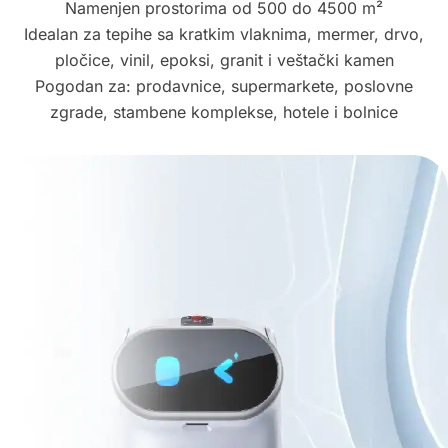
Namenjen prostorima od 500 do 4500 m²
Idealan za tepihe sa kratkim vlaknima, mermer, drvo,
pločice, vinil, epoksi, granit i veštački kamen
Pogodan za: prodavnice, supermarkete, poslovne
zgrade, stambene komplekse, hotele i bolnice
# # # # # # #
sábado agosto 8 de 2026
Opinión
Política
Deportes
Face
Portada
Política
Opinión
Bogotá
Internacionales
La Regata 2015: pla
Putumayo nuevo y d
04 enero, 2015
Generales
# # # # # # #
**Problem**: Print exactly the lines above, between the one holding "Pogodan za: prodavnice, supermarkete, poslovne" and the one holding "zgrade, stambene komplekse, hotele i bolnice", inclusive, and nothing besides.

**Written solution**:
Pogodan za: prodavnice, supermarkete, poslovne
zgrade, stambene komplekse, hotele i bolnice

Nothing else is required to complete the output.